**SHORT PROBLEM**
Rewrite every line from all the rows below as a single numbered list, leaving out any blank lines.

===============

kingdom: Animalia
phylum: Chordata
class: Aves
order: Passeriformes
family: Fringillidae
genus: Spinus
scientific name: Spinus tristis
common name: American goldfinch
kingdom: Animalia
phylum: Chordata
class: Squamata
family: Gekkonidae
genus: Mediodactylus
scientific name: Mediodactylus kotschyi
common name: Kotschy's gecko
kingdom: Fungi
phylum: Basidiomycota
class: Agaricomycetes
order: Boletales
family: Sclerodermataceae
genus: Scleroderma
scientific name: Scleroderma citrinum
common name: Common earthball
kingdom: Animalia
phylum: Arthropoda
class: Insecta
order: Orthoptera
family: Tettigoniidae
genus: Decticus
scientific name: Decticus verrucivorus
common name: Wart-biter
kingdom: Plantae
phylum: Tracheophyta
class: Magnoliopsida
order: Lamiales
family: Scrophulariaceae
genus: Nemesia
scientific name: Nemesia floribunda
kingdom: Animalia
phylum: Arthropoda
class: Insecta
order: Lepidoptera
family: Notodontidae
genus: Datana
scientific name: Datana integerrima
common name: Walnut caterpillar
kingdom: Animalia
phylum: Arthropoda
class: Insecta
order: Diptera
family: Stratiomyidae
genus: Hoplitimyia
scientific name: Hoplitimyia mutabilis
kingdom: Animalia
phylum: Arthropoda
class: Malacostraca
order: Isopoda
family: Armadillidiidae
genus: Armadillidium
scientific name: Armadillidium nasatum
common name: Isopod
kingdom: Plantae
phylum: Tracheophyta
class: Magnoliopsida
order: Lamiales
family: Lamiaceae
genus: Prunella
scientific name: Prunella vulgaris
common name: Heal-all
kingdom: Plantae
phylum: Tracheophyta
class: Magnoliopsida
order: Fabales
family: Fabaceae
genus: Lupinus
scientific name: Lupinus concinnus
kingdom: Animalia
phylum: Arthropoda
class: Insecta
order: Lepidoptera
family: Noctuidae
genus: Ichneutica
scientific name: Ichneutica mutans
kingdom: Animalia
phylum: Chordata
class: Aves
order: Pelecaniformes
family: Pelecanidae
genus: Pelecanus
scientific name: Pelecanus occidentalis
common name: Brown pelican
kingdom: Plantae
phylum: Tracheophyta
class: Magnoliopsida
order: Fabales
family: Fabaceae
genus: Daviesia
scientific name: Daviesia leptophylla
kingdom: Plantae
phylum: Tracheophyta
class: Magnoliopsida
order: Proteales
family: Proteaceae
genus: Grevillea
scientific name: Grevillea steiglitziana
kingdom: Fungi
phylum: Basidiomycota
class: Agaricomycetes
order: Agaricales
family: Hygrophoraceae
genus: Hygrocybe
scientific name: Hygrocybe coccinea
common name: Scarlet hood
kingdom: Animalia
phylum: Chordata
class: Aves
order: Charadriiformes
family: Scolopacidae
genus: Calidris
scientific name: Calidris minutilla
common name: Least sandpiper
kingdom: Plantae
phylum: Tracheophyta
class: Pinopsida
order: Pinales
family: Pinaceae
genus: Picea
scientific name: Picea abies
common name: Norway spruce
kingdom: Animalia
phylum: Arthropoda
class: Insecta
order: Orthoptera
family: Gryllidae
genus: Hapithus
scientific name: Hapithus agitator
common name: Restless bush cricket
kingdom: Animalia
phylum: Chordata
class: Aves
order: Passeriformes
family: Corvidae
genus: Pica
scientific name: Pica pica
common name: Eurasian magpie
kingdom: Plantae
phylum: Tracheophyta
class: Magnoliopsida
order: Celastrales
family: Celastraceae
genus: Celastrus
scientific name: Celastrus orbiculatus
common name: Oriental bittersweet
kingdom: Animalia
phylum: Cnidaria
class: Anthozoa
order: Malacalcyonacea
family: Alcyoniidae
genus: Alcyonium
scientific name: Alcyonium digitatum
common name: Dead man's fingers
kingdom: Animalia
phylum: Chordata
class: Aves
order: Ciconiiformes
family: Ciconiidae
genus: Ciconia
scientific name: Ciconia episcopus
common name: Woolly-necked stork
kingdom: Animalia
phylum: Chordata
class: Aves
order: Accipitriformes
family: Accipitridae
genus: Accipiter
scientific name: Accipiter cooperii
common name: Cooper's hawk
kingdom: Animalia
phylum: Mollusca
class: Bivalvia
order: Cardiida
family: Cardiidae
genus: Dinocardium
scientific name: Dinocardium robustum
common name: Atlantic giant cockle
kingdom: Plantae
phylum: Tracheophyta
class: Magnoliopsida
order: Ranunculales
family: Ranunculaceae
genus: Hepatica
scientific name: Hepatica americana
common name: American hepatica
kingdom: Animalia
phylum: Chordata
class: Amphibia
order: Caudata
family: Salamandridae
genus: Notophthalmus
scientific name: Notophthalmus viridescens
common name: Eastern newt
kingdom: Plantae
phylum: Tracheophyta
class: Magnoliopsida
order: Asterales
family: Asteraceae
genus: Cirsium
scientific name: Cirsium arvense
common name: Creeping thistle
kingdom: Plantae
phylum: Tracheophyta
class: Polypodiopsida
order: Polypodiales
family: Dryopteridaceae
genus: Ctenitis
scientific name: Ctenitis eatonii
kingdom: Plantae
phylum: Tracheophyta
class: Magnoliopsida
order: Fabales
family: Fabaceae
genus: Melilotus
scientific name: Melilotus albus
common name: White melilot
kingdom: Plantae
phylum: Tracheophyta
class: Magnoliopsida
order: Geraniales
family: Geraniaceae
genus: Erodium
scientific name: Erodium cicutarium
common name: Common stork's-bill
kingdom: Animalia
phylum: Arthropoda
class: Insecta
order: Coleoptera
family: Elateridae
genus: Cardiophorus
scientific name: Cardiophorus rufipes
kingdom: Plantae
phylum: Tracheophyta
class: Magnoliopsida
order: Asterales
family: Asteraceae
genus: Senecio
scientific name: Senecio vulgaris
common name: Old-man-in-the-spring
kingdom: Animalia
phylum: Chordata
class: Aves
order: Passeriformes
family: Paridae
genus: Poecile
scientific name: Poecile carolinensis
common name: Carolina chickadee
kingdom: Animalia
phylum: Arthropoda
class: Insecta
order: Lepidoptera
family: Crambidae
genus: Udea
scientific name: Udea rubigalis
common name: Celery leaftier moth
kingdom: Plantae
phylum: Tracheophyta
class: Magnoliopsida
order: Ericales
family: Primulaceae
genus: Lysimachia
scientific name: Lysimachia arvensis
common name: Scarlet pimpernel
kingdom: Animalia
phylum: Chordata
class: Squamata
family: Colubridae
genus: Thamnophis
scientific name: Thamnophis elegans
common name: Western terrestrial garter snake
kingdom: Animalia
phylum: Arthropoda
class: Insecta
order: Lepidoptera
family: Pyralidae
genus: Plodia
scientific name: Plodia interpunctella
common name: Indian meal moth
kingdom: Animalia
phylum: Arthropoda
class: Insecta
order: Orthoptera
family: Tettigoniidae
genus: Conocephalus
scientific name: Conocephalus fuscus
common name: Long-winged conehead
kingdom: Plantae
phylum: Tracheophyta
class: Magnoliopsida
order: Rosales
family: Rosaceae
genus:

===============

**RESPONSE**
1. kingdom: Animalia
2. phylum: Chordata
3. class: Aves
4. order: Passeriformes
5. family: Fringillidae
6. genus: Spinus
7. scientific name: Spinus tristis
8. common name: American goldfinch
9. kingdom: Animalia
10. phylum: Chordata
11. class: Squamata
12. family: Gekkonidae
13. genus: Mediodactylus
14. scientific name: Mediodactylus kotschyi
15. common name: Kotschy's gecko
16. kingdom: Fungi
17. phylum: Basidiomycota
18. class: Agaricomycetes
19. order: Boletales
20. family: Sclerodermataceae
21. genus: Scleroderma
22. scientific name: Scleroderma citrinum
23. common name: Common earthball
24. kingdom: Animalia
25. phylum: Arthropoda
26. class: Insecta
27. order: Orthoptera
28. family: Tettigoniidae
29. genus: Decticus
30. scientific name: Decticus verrucivorus
31. common name: Wart-biter
32. kingdom: Plantae
33. phylum: Tracheophyta
34. class: Magnoliopsida
35. order: Lamiales
36. family: Scrophulariaceae
37. genus: Nemesia
38. scientific name: Nemesia floribunda
39. kingdom: Animalia
40. phylum: Arthropoda
41. class: Insecta
42. order: Lepidoptera
43. family: Notodontidae
44. genus: Datana
45. scientific name: Datana integerrima
46. common name: Walnut caterpillar
47. kingdom: Animalia
48. phylum: Arthropoda
49. class: Insecta
50. order: Diptera
51. family: Stratiomyidae
52. genus: Hoplitimyia
53. scientific name: Hoplitimyia mutabilis
54. kingdom: Animalia
55. phylum: Arthropoda
56. class: Malacostraca
57. order: Isopoda
58. family: Armadillidiidae
59. genus: Armadillidium
60. scientific name: Armadillidium nasatum
61. common name: Isopod
62. kingdom: Plantae
63. phylum: Tracheophyta
64. class: Magnoliopsida
65. order: Lamiales
66. family: Lamiaceae
67. genus: Prunella
68. scientific name: Prunella vulgaris
69. common name: Heal-all
70. kingdom: Plantae
71. phylum: Tracheophyta
72. class: Magnoliopsida
73. order: Fabales
74. family: Fabaceae
75. genus: Lupinus
76. scientific name: Lupinus concinnus
77. kingdom: Animalia
78. phylum: Arthropoda
79. class: Insecta
80. order: Lepidoptera
81. family: Noctuidae
82. genus: Ichneutica
83. scientific name: Ichneutica mutans
84. kingdom: Animalia
85. phylum: Chordata
86. class: Aves
87. order: Pelecaniformes
88. family: Pelecanidae
89. genus: Pelecanus
90. scientific name: Pelecanus occidentalis
91. common name: Brown pelican
92. kingdom: Plantae
93. phylum: Tracheophyta
94. class: Magnoliopsida
95. order: Fabales
96. family: Fabaceae
97. genus: Daviesia
98. scientific name: Daviesia leptophylla
99. kingdom: Plantae
100. phylum: Tracheophyta
101. class: Magnoliopsida
102. order: Proteales
103. family: Proteaceae
104. genus: Grevillea
105. scientific name: Grevillea steiglitziana
106. kingdom: Fungi
107. phylum: Basidiomycota
108. class: Agaricomycetes
109. order: Agaricales
110. family: Hygrophoraceae
111. genus: Hygrocybe
112. scientific name: Hygrocybe coccinea
113. common name: Scarlet hood
114. kingdom: Animalia
115. phylum: Chordata
116. class: Aves
117. order: Charadriiformes
118. family: Scolopacidae
119. genus: Calidris
120. scientific name: Calidris minutilla
121. common name: Least sandpiper
122. kingdom: Plantae
123. phylum: Tracheophyta
124. class: Pinopsida
125. order: Pinales
126. family: Pinaceae
127. genus: Picea
128. scientific name: Picea abies
129. common name: Norway spruce
130. kingdom: Animalia
131. phylum: Arthropoda
132. class: Insecta
133. order: Orthoptera
134. family: Gryllidae
135. genus: Hapithus
136. scientific name: Hapithus agitator
137. common name: Restless bush cricket
138. kingdom: Animalia
139. phylum: Chordata
140. class: Aves
141. order: Passeriformes
142. family: Corvidae
143. genus: Pica
144. scientific name: Pica pica
145. common name: Eurasian magpie
146. kingdom: Plantae
147. phylum: Tracheophyta
148. class: Magnoliopsida
149. order: Celastrales
150. family: Celastraceae
151. genus: Celastrus
152. scientific name: Celastrus orbiculatus
153. common name: Oriental bittersweet
154. kingdom: Animalia
155. phylum: Cnidaria
156. class: Anthozoa
157. order: Malacalcyonacea
158. family: Alcyoniidae
159. genus: Alcyonium
160. scientific name: Alcyonium digitatum
161. common name: Dead man's fingers
162. kingdom: Animalia
163. phylum: Chordata
164. class: Aves
165. order: Ciconiiformes
166. family: Ciconiidae
167. genus: Ciconia
168. scientific name: Ciconia episcopus
169. common name: Woolly-necked stork
170. kingdom: Animalia
171. phylum: Chordata
172. class: Aves
173. order: Accipitriformes
174. family: Accipitridae
175. genus: Accipiter
176. scientific name: Accipiter cooperii
177. common name: Cooper's hawk
178. kingdom: Animalia
179. phylum: Mollusca
180. class: Bivalvia
181. order: Cardiida
182. family: Cardiidae
183. genus: Dinocardium
184. scientific name: Dinocardium robustum
185. common name: Atlantic giant cockle
186. kingdom: Plantae
187. phylum: Tracheophyta
188. class: Magnoliopsida
189. order: Ranunculales
190. family: Ranunculaceae
191. genus: Hepatica
192. scientific name: Hepatica americana
193. common name: American hepatica
194. kingdom: Animalia
195. phylum: Chordata
196. class: Amphibia
197. order: Caudata
198. family: Salamandridae
199. genus: Notophthalmus
200. scientific name: Notophthalmus viridescens
201. common name: Eastern newt
202. kingdom: Plantae
203. phylum: Tracheophyta
204. class: Magnoliopsida
205. order: Asterales
206. family: Asteraceae
207. genus: Cirsium
208. scientific name: Cirsium arvense
209. common name: Creeping thistle
210. kingdom: Plantae
211. phylum: Tracheophyta
212. class: Polypodiopsida
213. order: Polypodiales
214. family: Dryopteridaceae
215. genus: Ctenitis
216. scientific name: Ctenitis eatonii
217. kingdom: Plantae
218. phylum: Tracheophyta
219. class: Magnoliopsida
220. order: Fabales
221. family: Fabaceae
222. genus: Melilotus
223. scientific name: Melilotus albus
224. common name: White melilot
225. kingdom: Plantae
226. phylum: Tracheophyta
227. class: Magnoliopsida
228. order: Geraniales
229. family: Geraniaceae
230. genus: Erodium
231. scientific name: Erodium cicutarium
232. common name: Common stork's-bill
233. kingdom: Animalia
234. phylum: Arthropoda
235. class: Insecta
236. order: Coleoptera
237. family: Elateridae
238. genus: Cardiophorus
239. scientific name: Cardiophorus rufipes
240. kingdom: Plantae
241. phylum: Tracheophyta
242. class: Magnoliopsida
243. order: Asterales
244. family: Asteraceae
245. genus: Senecio
246. scientific name: Senecio vulgaris
247. common name: Old-man-in-the-spring
248. kingdom: Animalia
249. phylum: Chordata
250. class: Aves
251. order: Passeriformes
252. family: Paridae
253. genus: Poecile
254. scientific name: Poecile carolinensis
255. common name: Carolina chickadee
256. kingdom: Animalia
257. phylum: Arthropoda
258. class: Insecta
259. order: Lepidoptera
260. family: Crambidae
261. genus: Udea
262. scientific name: Udea rubigalis
263. common name: Celery leaftier moth
264. kingdom: Plantae
265. phylum: Tracheophyta
266. class: Magnoliopsida
267. order: Ericales
268. family: Primulaceae
269. genus: Lysimachia
270. scientific name: Lysimachia arvensis
271. common name: Scarlet pimpernel
272. kingdom: Animalia
273. phylum: Chordata
274. class: Squamata
275. family: Colubridae
276. genus: Thamnophis
277. scientific name: Thamnophis elegans
278. common name: Western terrestrial garter snake
279. kingdom: Animalia
280. phylum: Arthropoda
281. class: Insecta
282. order: Lepidoptera
283. family: Pyralidae
284. genus: Plodia
285. scientific name: Plodia interpunctella
286. common name: Indian meal moth
287. kingdom: Animalia
288. phylum: Arthropoda
289. class: Insecta
290. order: Orthoptera
291. family: Tettigoniidae
292. genus: Conocephalus
293. scientific name: Conocephalus fuscus
294. common name: Long-winged conehead
295. kingdom: Plantae
296. phylum: Tracheophyta
297. class: Magnoliopsida
298. order: Rosales
299. family: Rosaceae
300. genus:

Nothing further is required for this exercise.